Hayward began appearing on TV in Crossed and Double Crossed for The Ford Television Theatre (1952). He starred in and helped produce Storm Over Africa (Lesley Selander, 1953), and then he reprised his role as Simon Templar in The Saint's Return (Seymour Friedman, 1954), shot in Britain. In 1954, Hayward produced and starred in the 39-week television series The Lone Wolf (1954) after buying exclusive rights to several of Louis Joseph Vance's original 'Lone Wolf' stories. He did episodes of Matinee Theatre, Climax!, The O Henry Playhouse, The Highwayman, and Decision. In films, he was in The Search for Bridey Murphy (Noel Langley, 1956) with Teresa Wright. The film was inspired by the story of American Virginia Tighe, who believed herself to formerly have been Bridey Murphy, a nineteenth-century Irishwoman, in a case believed to be that of cryptomnesia. Hayward guest starred on series such as Riverboat and was in a TV production of The Picture of Dorian Gray (Paul Bogart, 1961) with George C. Scott. Hayward's work onstage included Noël Coward's 'Conversation Piece' and the national tour of 'Camelot' in which he appeared as King Arthur.

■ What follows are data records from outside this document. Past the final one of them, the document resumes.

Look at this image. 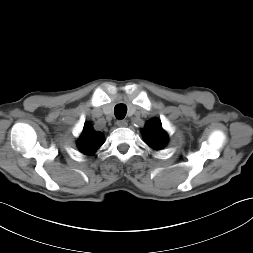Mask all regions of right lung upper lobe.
I'll list each match as a JSON object with an SVG mask.
<instances>
[{"instance_id": "right-lung-upper-lobe-1", "label": "right lung upper lobe", "mask_w": 253, "mask_h": 253, "mask_svg": "<svg viewBox=\"0 0 253 253\" xmlns=\"http://www.w3.org/2000/svg\"><path fill=\"white\" fill-rule=\"evenodd\" d=\"M104 140V135L94 131L93 127L87 123L77 144L82 153L93 154L104 143Z\"/></svg>"}]
</instances>
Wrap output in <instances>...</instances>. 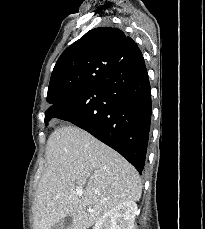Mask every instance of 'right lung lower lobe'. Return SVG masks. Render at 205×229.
Masks as SVG:
<instances>
[{"mask_svg":"<svg viewBox=\"0 0 205 229\" xmlns=\"http://www.w3.org/2000/svg\"><path fill=\"white\" fill-rule=\"evenodd\" d=\"M120 61L110 75L45 113L88 131L126 158L141 174L151 123V91L141 51Z\"/></svg>","mask_w":205,"mask_h":229,"instance_id":"98d812e1","label":"right lung lower lobe"}]
</instances>
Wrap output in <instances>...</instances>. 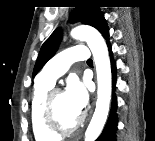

Hayward produced the British series The Pursuers (1961) and the American soap opera Harold Robbins' The Survivors (1969). Hayward's other television work includes the Alfred Hitchcock Hour, Kraft Television Theatre, Rawhide, and Burke's Law. Hayward's last films included the Westerns Chuka (Gordon Douglas, 1967) and The Christmas Kid (Sidney W. Pink, 1967). He also had roles in the film comedy The Phynx (Lee H. Katzin, 1970), and the mystery horror film Terror in the Wax Museum (Georg Fenady, 1973) with Ray Milland. His last appearance was in an episode of The Magician, titled The Illusion of the Lethal Playthings (1974). For his contributions to the motion picture and television industries, Hayward was honoured in 1960 with two stars on the Hollywood Walk of Fame at 1500 and 1680 Vine Street, respectively. Hayward married Ida Lupino in 1938 in a quiet civil ceremony held in the Santa Barbara courthouse. After he returned from the war, he was drastically different, which caused a strain on the marriage. They were divorced in 1945. He then met socialite Peggy Morrow, and after dating for a while, they married in 1946. They divorced four years later in 1950. Hayward had one son, Dana, with his third wife, June Hanson. Louis Hayward died in 1985 at the age of 75 in Palm Springs, California from lung cancer. Hayward publicly stated that his more than five-decade-long habit of smoking three packs of cigarettes daily was the likely cause of his cancer.

Louis Hayward
West German postcard by Kunst und Bild, Berlin, no. A 150. Photo: Columbia.

Louis Hayward
Dutch postcard, no. 3329. Photo: Europa-Columbia.

Louis Hayward in The Lady and the Bandit (1951)
West German postcard by Kolibri-Verlag, Berlin, no. 489. Photo: Columbia. Louis Hayward in The Lady and the Bandit (Ralp Murphy, 1951).

Louis Hayward and Joan Bennett in The Man in the Iron Mask Year (1939 )
British postcard in the Film Partners Series, London, no. P. 306. Photo: Edward Small Prod. Louis Hayward and Joan Bennett in The Man in the Iron Mask (James Whale, 1939).